> GOAL
Return every line in each of the records below word for word, in the same order.

> DATA SECTION
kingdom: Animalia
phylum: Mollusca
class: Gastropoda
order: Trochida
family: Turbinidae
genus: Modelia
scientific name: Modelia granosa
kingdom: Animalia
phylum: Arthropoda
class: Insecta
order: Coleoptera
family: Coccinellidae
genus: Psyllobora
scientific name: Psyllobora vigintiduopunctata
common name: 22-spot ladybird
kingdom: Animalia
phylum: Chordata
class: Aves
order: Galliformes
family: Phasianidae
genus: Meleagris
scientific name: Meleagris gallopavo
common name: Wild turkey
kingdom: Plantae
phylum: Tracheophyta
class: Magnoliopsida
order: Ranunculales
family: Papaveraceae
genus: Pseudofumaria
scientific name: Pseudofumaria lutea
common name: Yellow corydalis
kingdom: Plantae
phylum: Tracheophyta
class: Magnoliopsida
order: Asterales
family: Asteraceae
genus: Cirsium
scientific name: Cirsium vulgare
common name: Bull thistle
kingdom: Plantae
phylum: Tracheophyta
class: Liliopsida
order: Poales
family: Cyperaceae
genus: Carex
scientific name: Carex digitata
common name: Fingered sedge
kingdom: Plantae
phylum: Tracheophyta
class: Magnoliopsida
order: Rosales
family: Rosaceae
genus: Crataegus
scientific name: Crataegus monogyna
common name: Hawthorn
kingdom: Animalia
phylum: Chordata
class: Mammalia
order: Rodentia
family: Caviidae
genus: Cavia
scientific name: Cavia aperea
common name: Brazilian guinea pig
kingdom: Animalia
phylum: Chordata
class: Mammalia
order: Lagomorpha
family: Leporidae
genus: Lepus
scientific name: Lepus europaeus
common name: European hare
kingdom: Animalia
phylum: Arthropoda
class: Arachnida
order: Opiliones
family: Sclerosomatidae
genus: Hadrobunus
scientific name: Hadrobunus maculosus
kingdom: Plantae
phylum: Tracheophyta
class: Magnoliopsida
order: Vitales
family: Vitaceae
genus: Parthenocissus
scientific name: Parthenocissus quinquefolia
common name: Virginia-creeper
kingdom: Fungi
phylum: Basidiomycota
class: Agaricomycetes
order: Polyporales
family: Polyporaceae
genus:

> THE SOLUTION
kingdom: Animalia
phylum: Mollusca
class: Gastropoda
order: Trochida
family: Turbinidae
genus: Modelia
scientific name: Modelia granosa
kingdom: Animalia
phylum: Arthropoda
class: Insecta
order: Coleoptera
family: Coccinellidae
genus: Psyllobora
scientific name: Psyllobora vigintiduopunctata
common name: 22-spot ladybird
kingdom: Animalia
phylum: Chordata
class: Aves
order: Galliformes
family: Phasianidae
genus: Meleagris
scientific name: Meleagris gallopavo
common name: Wild turkey
kingdom: Plantae
phylum: Tracheophyta
class: Magnoliopsida
order: Ranunculales
family: Papaveraceae
genus: Pseudofumaria
scientific name: Pseudofumaria lutea
common name: Yellow corydalis
kingdom: Plantae
phylum: Tracheophyta
class: Magnoliopsida
order: Asterales
family: Asteraceae
genus: Cirsium
scientific name: Cirsium vulgare
common name: Bull thistle
kingdom: Plantae
phylum: Tracheophyta
class: Liliopsida
order: Poales
family: Cyperaceae
genus: Carex
scientific name: Carex digitata
common name: Fingered sedge
kingdom: Plantae
phylum: Tracheophyta
class: Magnoliopsida
order: Rosales
family: Rosaceae
genus: Crataegus
scientific name: Crataegus monogyna
common name: Hawthorn
kingdom: Animalia
phylum: Chordata
class: Mammalia
order: Rodentia
family: Caviidae
genus: Cavia
scientific name: Cavia aperea
common name: Brazilian guinea pig
kingdom: Animalia
phylum: Chordata
class: Mammalia
order: Lagomorpha
family: Leporidae
genus: Lepus
scientific name: Lepus europaeus
common name: European hare
kingdom: Animalia
phylum: Arthropoda
class: Arachnida
order: Opiliones
family: Sclerosomatidae
genus: Hadrobunus
scientific name: Hadrobunus maculosus
kingdom: Plantae
phylum: Tracheophyta
class: Magnoliopsida
order: Vitales
family: Vitaceae
genus: Parthenocissus
scientific name: Parthenocissus quinquefolia
common name: Virginia-creeper
kingdom: Fungi
phylum: Basidiomycota
class: Agaricomycetes
order: Polyporales
family: Polyporaceae
genus:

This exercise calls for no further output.